Speaker Recognition

Voice recognition or speaker recognition refers to the automated method of identifying or confirming the identity of an individual based on his voice. Beware the difference between speaker recognition (recognizing who is speaking) and speech recognition (recognizing what is being said).

The voice is considered both a physiological and a behavioral biometric factor:

  • the physiological component of speaker recognition is the physical shape of the subject’s voice tract;
  • the behavioral component is the physical movement of jaws, tongue and larynx.

How speaker recognition works

There exist two types of speaker recognition:

  • Text dependent (restrained) : the subject has to say a fixed phrase (password) which is the same for enrollment and for verification, or the subject is prompted by the system to repeat a randomly generated phrase.
  • Text independent (unrestrained) : recognition based on whatever words the subject sais.

Text dependent recognition has better performance for subjects that cooperate. But text independent voice recognition is more flexible that it can be used for non-cooperating individuals.

Basically identification or authentication using speaker recognition consists of four steps:
  1. voice recording
  2. feature extraction
  3. pattern matching
  4. decision (accept / reject)
accoustic pattern of the voice

Visualization of the accoustic pattern of the voice: loudness of the input vs. time.

Depending on the application a voice recording is performed using a local, dedicated system or remotely (e.g. telephone). The accoustic patterns of speech can be visualized as loudness or frequency vs. time. Speaker recognition systems analyze the frequency as well as attributes such as dynamics, pitch, duration and loudness of the signal.

During feature extraction the voice recording is cut into windows of equal length, these cut-out samples are called frames which are often 10 to 30 ms long.

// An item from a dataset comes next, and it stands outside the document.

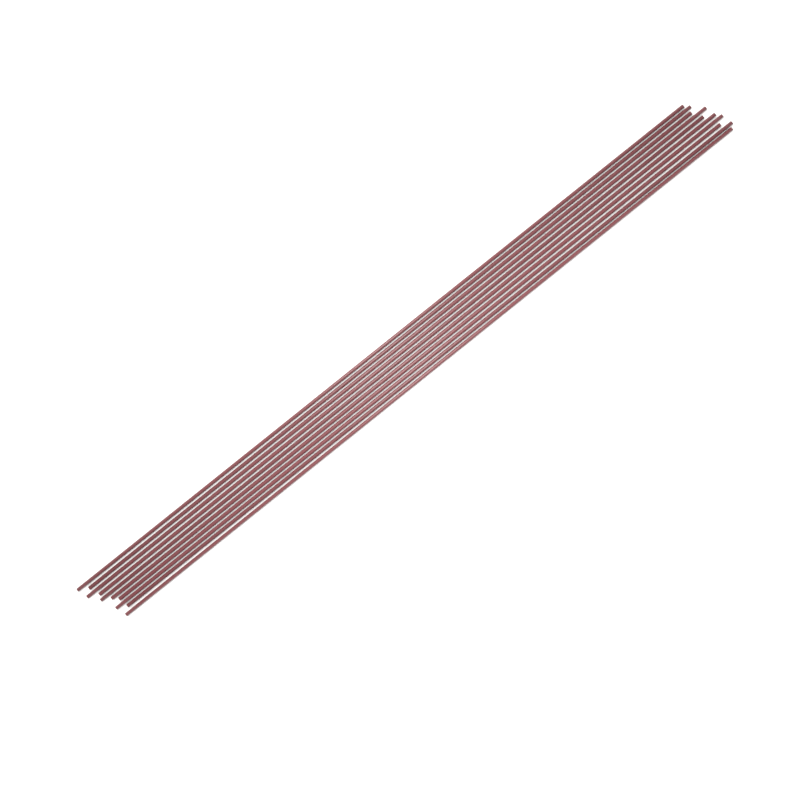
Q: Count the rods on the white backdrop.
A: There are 10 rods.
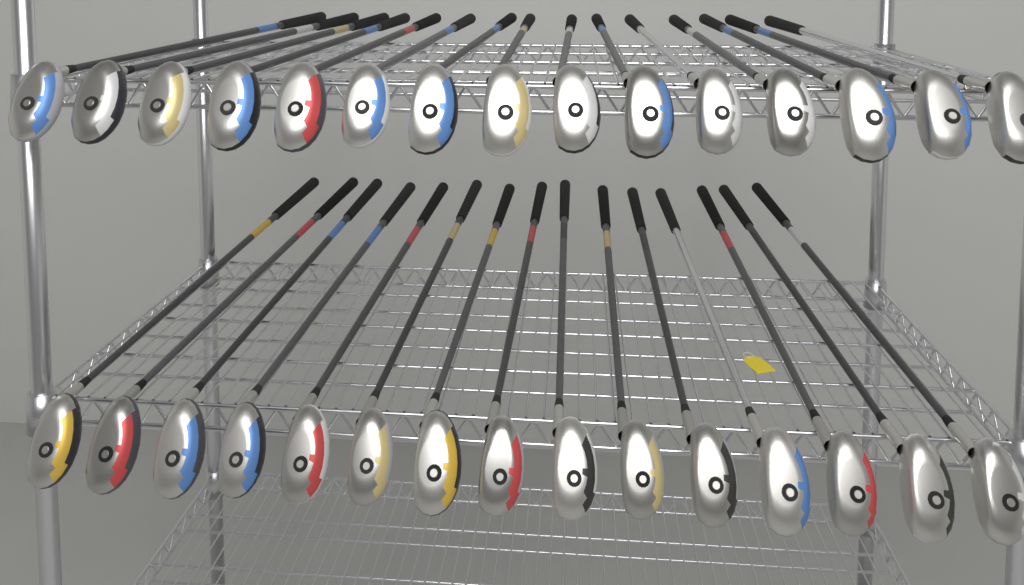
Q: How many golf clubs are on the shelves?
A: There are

Pattern matching is the actual comparisson of the extracted frames with known speaker models (or templates), this results in a matching score which quantifies the similarity in between the voice recording and a known speaker model. Pattern matching is often based on Hidden Markov Models (HMMs), a statistical model which takes into account the underlying variations and temporal changes of the accoustic pattern.
Alternatively Dynamic Time Warping is used, this algorithm measures the similarity in between two sequences that vary in speed or time, even if this variation is non-linear such as when the speaking speed changes during the sequence.

Some systems use “anti-speaker” techniques such as cohort models.

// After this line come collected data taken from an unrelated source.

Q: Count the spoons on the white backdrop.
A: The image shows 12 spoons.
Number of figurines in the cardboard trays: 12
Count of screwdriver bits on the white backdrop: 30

Application of speaker recognition

Voice recognition is mostly used for telephone based applications, such as for telephone banking and hotel or flight bookings.

  • Nuance is a US based company and a major player when it comes to speech recognition. Through the acquisition of PerSay, an Israeli start-up, Nuance acquired two important products for speaker recognition.
  • Voice Trust is a german company specialized in speaker recognition solutions.

Suitability of speaker recognition

How suitable is speaker recognition as a biometric solution? We use the following 7 criteria to evaluate the suitability of speaker recognition:

Universality Obviously for people who are mute or having problems with their voice due to severe illness this biometric solution is not useable.
Uniqueness Because of the combination of physiological and behavioral factors the voice is a unique feature of an individual, the voice has more unique features than a fingerprint.
Permanence An issue with speaker recognition is that the voice changes with ageing, and is also influenced by factors such as sickness, tiredness, stress, etc.
Collectability Voice recordings are easy to obtain and do not require expensive hardware. The real advantage of voice recognition is that it can be done over telephone lines or using computer microphones, with variable recording and transmission quality. Pattern matching algorithms must be able to handle ambient noise and differing quality of the recordings.
Acceptability Speaker recognition is unobtrusive, speaking is a natural process so no unusual actions are required. When speaker recognition is used for surveillance applications or in general when the subject is not aware of it then the common privacy concerns of identifying unaware subjects apply.
Circumvention A major issue with speaker recognition is spoofing using voice recordings. The risk of spoofing with voice recordings can be mitigated if the system requests a random generated phrase to be repeated, an impostor cannot anticipate the random phrase that will be required and therefore cannot attempt a playback spoofing attack.
Performance Robustness is very dependent on the setup, when telephone lines or computer microphones are used the algorithms will have to compensate for noise and issues with room accoustics. Furthermore speaker recognition is, because the voice is a behavioral biometric, impacted by errors of the individual such as misreadings and misprononciations.